Podemos or no podemos, that is the question.
La décision de Pedro Sánchez a une fois de plus suscité des désaccords au sein de la coalition gouvernementale. Unidas Podemos a rejeté le contenu de la lettre et s’est prononcé en faveur d’un référendum d’autodétermination comme seule solution.
Cependant, comme pour le reste des divergences exprimées ces dernières semaines sur la politique de réarmement ou l’envoi d’armes à l’Ukraine, le maintien des ministres d’Unidas Podemos au sein du « gouvernement le plus progressiste de l’histoire » reste incontesté. Les déclarations et les tweets sont des fumigènes qui contrastent avec l’aval que leur présence au gouvernement signifie pour des politiques de plus en plus réactionnaires et impérialistes.

Ce nouveau coup, porté à la cause du peuple sahraoui par son ancienne puissance coloniale, a suscité l’indignation et un fort mouvement de solidarité dans l’État espagnol.




Plusieurs mobilisations ont eu lieu en solidarité avec la lutte du peuple sahraoui et pour lutter contre le gouvernement PSOE-Unidas Podemos, qui est responsable de l’occupation, du pillage et de l’exil perpétuel de milliers de Sahraouis.

Les entreprises espagnoles et européennes sont impliquées dans le pillage du Sahara occidental et de ses côtes, elles livrent des armes et de matériel militaire au régime marocain. Le gouvernement espagnol mène une politique réactionnaire vis-à-vis des migrants en blindant ses frontières et en faisant de Mohamed VI un partenaire privilégié.

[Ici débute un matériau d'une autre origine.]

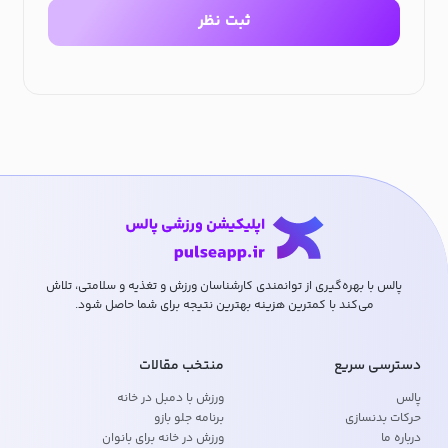
ثبت نظر
پالس با بهره‌گیری از توانمندی کارشناسان ورزش و تغذیه و سلامتی، تلاش
می‌کند با کمترین هزینه بهترین نتیجه برای شما حاصل شود.
دسترسی سریع
منتخب مقالات
پالس
ورزش با دمبل در خانه
حرکات بدنسازی
برنامه جلو بازو
درباره ما
ورزش در خانه برای بانوان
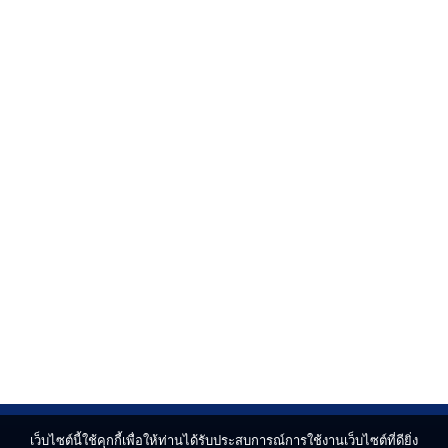
เว็บไซต์นี้ใช้คุกกี้เพื่อให้ท่านได้รับประสบการณ์การใช้งานเว็บไซต์ที่ดียิ่ง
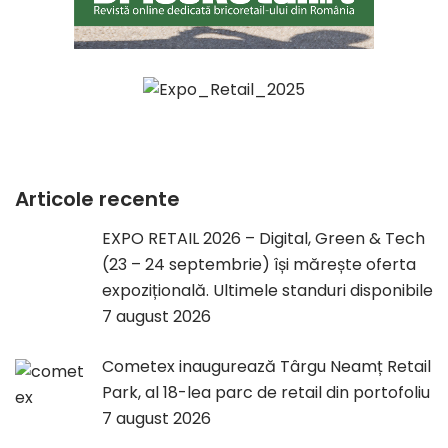
Articole recente
EXPO RETAIL 2026 – Digital, Green & Tech
(23 – 24 septembrie) își mărește oferta
expozițională. Ultimele standuri disponibile
7 august 2026
Cometex inaugurează Târgu Neamț Retail
Park, al 18-lea parc de retail din portofoliu
7 august 2026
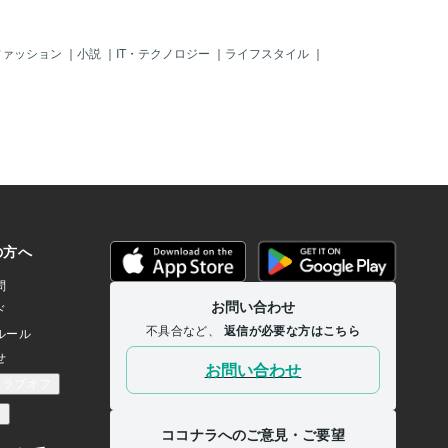
ファッション
｜
小説
｜
IT・テクノロジー
｜
ライフスタイル
｜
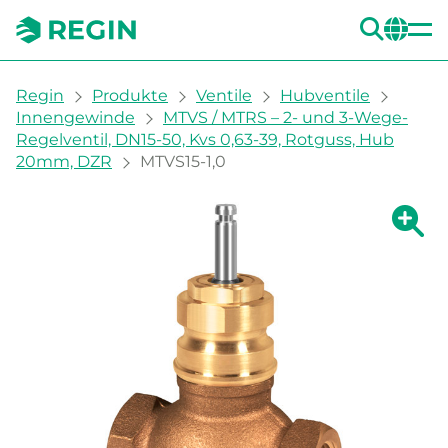
SUC
CH
You are here:
Regin
Produkte
Ventile
Hubventile
Innengewinde
MTVS / MTRS – 2- und 3-Wege-
Regelventil, DN15-50, Kvs 0,63-39, Rotguss, Hub
20mm, DZR
MTVS15-1,0
Zeige g
Ze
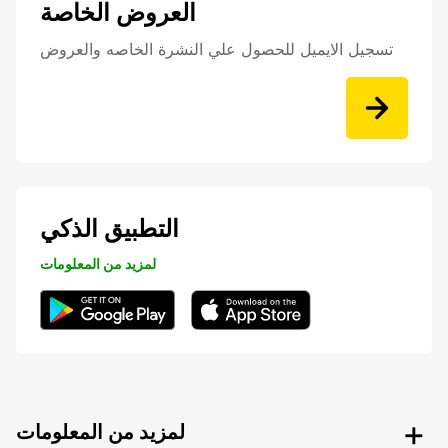
العروض الخاصة
تسجيل الايميل للحصول علي النشرة الخاصه والعروض
التطبيق الذكي
لمزيد من المعلومات
لمزيد من المعلومات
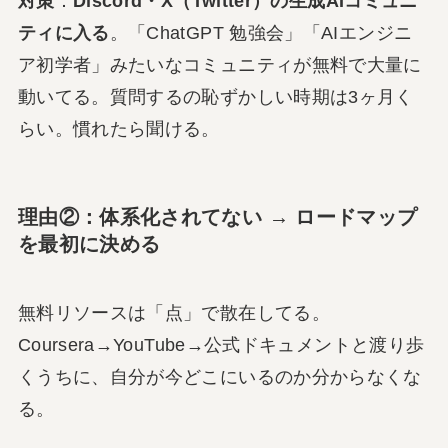
対策
：
Discord・X（Twitter）の生成AIコミュニ
ティに入る
。「ChatGPT 勉強会」「AIエンジニ
ア初学者」みたいなコミュニティが無料で大量に
動いてる。質問するの恥ずかしい時期は3ヶ月く
らい。慣れたら聞ける。
理由②：体系化されてない → ロードマップ
を最初に決める
無料リソースは「点」で散在してる。
Coursera→YouTube→公式ドキュメントと渡り歩
くうちに、自分が今どこにいるのか分からなくな
る。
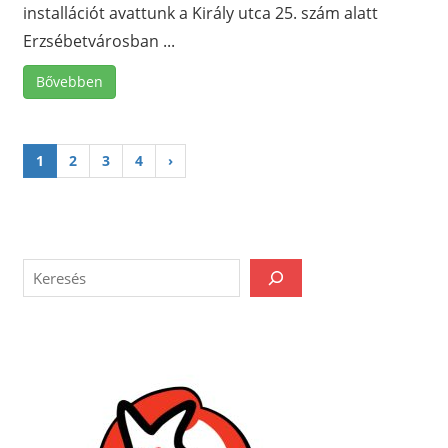
installációt avattunk a Király utca 25. szám alatt
Erzsébetvárosban ...
Bővebben
1
2
3
4
›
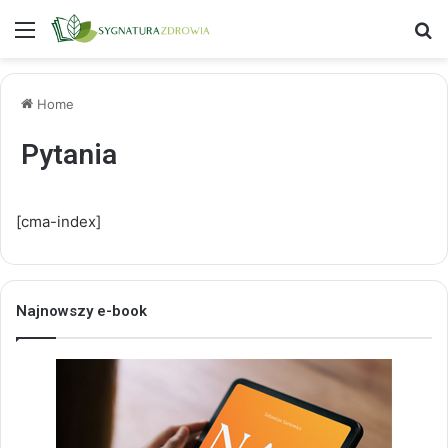
Menu
S
Home
Pytania
[cma-index]
Najnowszy e-book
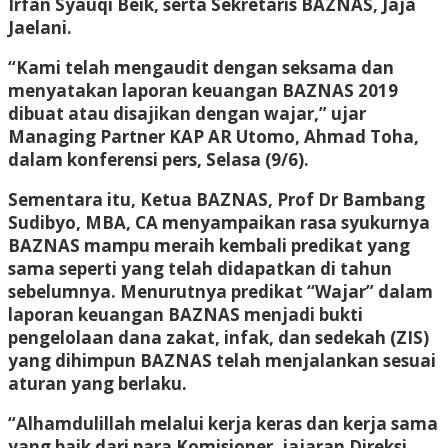
Irfan Syauqi Beik, serta Sekretaris BAZNAS, Jaja
Jaelani.
“Kami telah mengaudit dengan seksama dan
menyatakan laporan keuangan BAZNAS 2019
dibuat atau disajikan dengan wajar,” ujar
Managing Partner KAP AR Utomo, Ahmad Toha,
dalam konferensi pers, Selasa (9/6).
Sementara itu, Ketua BAZNAS, Prof Dr Bambang
Sudibyo, MBA, CA menyampaikan rasa syukurnya
BAZNAS mampu meraih kembali predikat yang
sama seperti yang telah didapatkan di tahun
sebelumnya. Menurutnya predikat “Wajar” dalam
laporan keuangan BAZNAS menjadi bukti
pengelolaan dana zakat, infak, dan sedekah (ZIS)
yang dihimpun BAZNAS telah menjalankan sesuai
aturan yang berlaku.
“Alhamdulillah melalui kerja keras dan kerja sama
yang baik dari para Komisioner, jajaran Direksi,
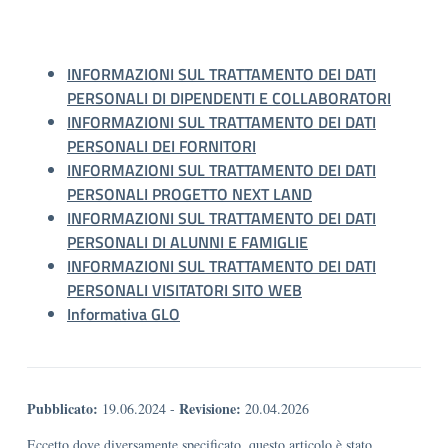
INFORMAZIONI SUL TRATTAMENTO DEI DATI
PERSONALI DI DIPENDENTI E COLLABORATORI
INFORMAZIONI SUL TRATTAMENTO DEI DATI
PERSONALI DEI FORNITORI
INFORMAZIONI SUL TRATTAMENTO DEI DATI
PERSONALI PROGETTO NEXT LAND
INFORMAZIONI SUL TRATTAMENTO DEI DATI
PERSONALI DI ALUNNI E FAMIGLIE
INFORMAZIONI SUL TRATTAMENTO DEI DATI
PERSONALI VISITATORI SITO WEB
Informativa GLO
Pubblicato:
Revisione:
19.06.2024
-
20.04.2026
Eccetto dove diversamente specificato, questo articolo è stato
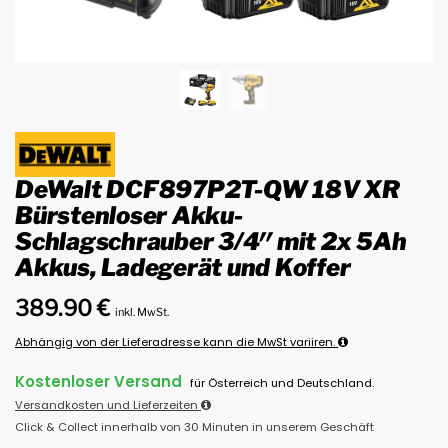
DeWalt DCF897P2T-QW 18V XR
Bürstenloser Akku-
Schlagschrauber 3/4″ mit 2x 5Ah
Akkus, Ladegerät und Koffer
389.90
€
inkl. MwSt.
Abhängig von der Lieferadresse kann die MwSt variiren.
Kostenloser Versand
für Österreich und Deutschland.
Versandkosten und Lieferzeiten
Click & Collect innerhalb von 30 Minuten in unserem Geschäft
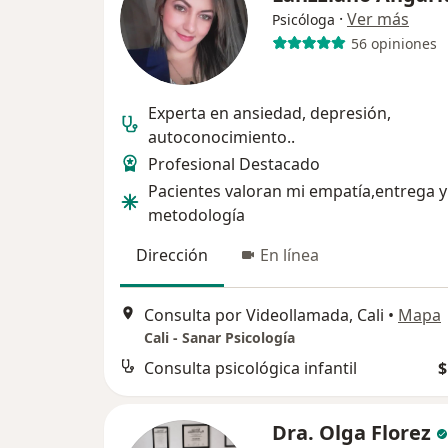
·
Ver más
Psicóloga
56 opiniones
Experta en ansiedad, depresión,
autoconocimiento..
Profesional Destacado
Pacientes valoran mi empatía,entrega y
metodología
Dirección
En línea
Consulta por Videollamada, Cali
•
Mapa
Cali - Sanar Psicología
Consulta psicológica infantil
$
Dra. Olga Florez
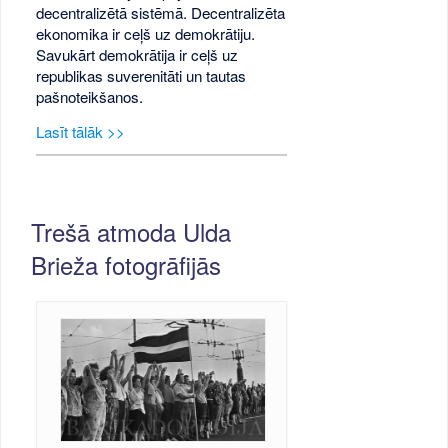
decentralizētā sistēmā. Decentralizēta
ekonomika ir ceļš uz demokrātiju.
Savukārt demokrātija ir ceļš uz
republikas suverenitāti un tautas
pašnoteikšanos.
Lasīt tālāk >>
Trešā atmoda Ulda
Brieža fotogrāfijās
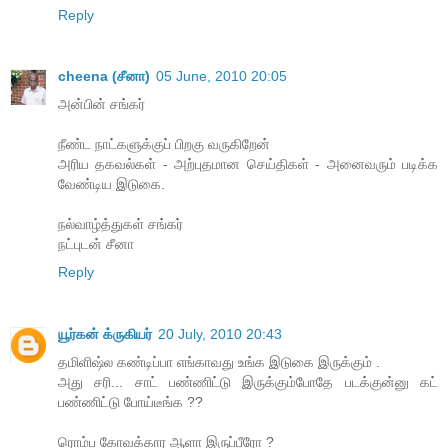
Reply
cheena (சீனா)
05 June, 2010 20:05
அன்பின் சங்கர்
நீண்ட நாட்களுக்குப் பிறகு வருகிறேன்
அரிய தகவல்கள் - அற்புதமான செய்திகள் - அனைவரும் படிக்க
வேண்டிய இடுகை.
நல்வாழ்த்துகள் சங்கர்
நட்புடன் சீனா
Reply
யூர்கன் க்ருகியர்
20 July, 2010 20:43
தமிளிஷ்ல கண்டிப்பா எங்காவது உங்க இடுகை இருக்கும் .
அது சரி... சாட் பண்ணிட்டு இருக்கும்போதே படக்குன்னு கட்
பண்ணிட்டு போய்டீங்க ??
ரொம்ப கோவக்கார ஆளா இருப்பீரோ ?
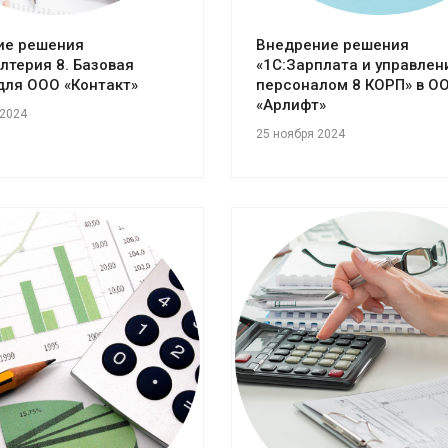
ие решения
Внедрение решения
алтерия 8. Базовая
«1С:Зарплата и управлен
для ООО «Контакт»
персоналом 8 КОРП» в О
«Арлифт»
 2024
25 ноября 2024
отреть проект
Смотреть проект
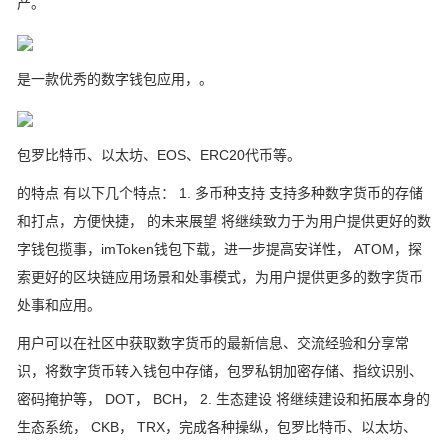
产。
是一款优秀的数字钱包应用，。
包罗比特币、以太坊、EOS、ERC20代币等。
的特点 有以下几个特点： 1. 多币种支持 支持多种数字货币的存储
和打点，方便快捷， 的未来展望 将继续致力于为用户提供更好的数
字钱包揽事，imToken钱包下载，进一步提高安详性， ATOM，探
索更好的区块链应用场景和处事模式，为用户提供更多的数字货币
处事和应用。
用户可以在社区中获取数字货币的最新信息、交流经验和分享常
识，将数字货币转入钱包中存储，包罗私钥加密存储、指纹识别、
密码掩护等， DOT， BCH， 2. 生态建设 将继续建设和拓展本身的
生态系统， CKB， TRX，完成各种操纵，包罗比特币、以太坊、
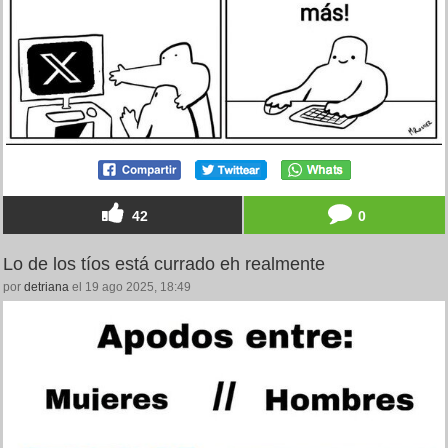
42
0
Lo de los tíos está currado eh realmente
por
detriana
el 19 ago 2025, 18:49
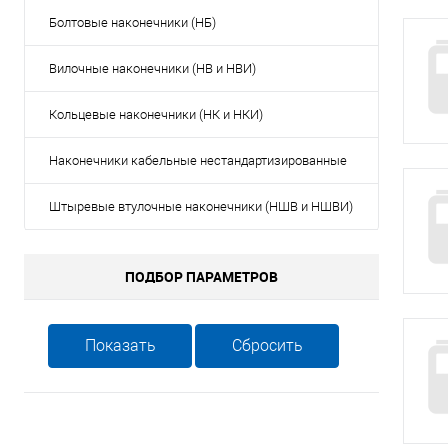
Сопутствующие товары
Спецодежда
Болтовые наконечники (НБ)
Вилочные наконечники (НВ и НВИ)
Электромонтажные изделия
Кольцевые наконечники (НК и НКИ)
Наконечники кабельные нестандартизированные
Штыревые втулочные наконечники (НШВ и НШВИ)
ПОДБОР ПАРАМЕТРОВ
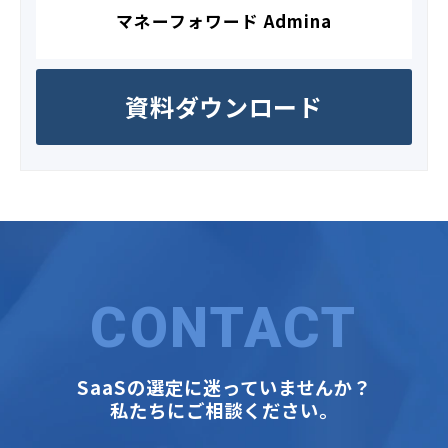
マネーフォワード Admina
資料ダウンロード
CONTACT
SaaSの選定に迷っていませんか？
私たちにご相談ください。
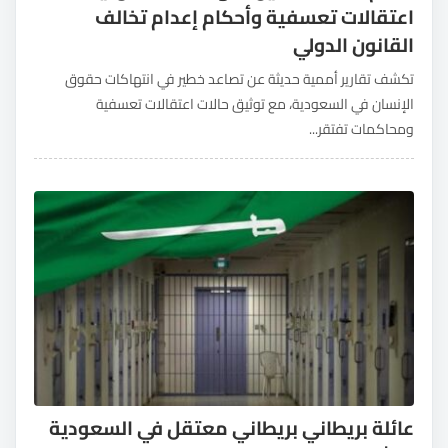
اعتقالات تعسفية وأحكام إعدام تخالف
القانون الدولي
تكشف تقارير أممية حديثة عن تصاعد خطير في انتهاكات حقوق
الإنسان في السعودية، مع توثيق حالات اعتقالات تعسفية
ومحاكمات تفتقر...
عائلة بريطاني بريطاني معتقل في السعودية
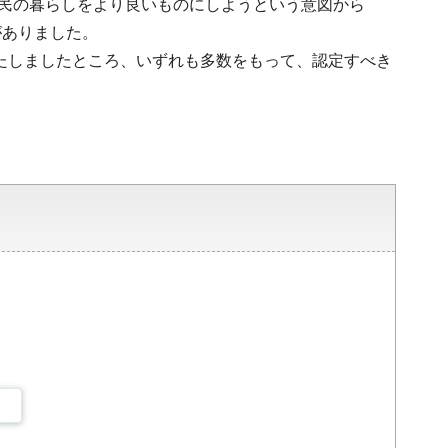
県民の暮らしをより良いものにしようという意図から
がありました。
いたしましたところ、いずれも多数をもって、認定すべき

Si la lettre de Pedro Sánchez démontre quelque chose, c’est qu’une solution au conflit aux mains de l’ONU ou de la communauté internationale est une simple illusion. La lutte des Sahraouis contre l’occupation marocaine, contre les camps et contre les territoires occupés, doit être liée et soutenue par ceux qui luttent contre la dictature de Mohamed VI au Maroc.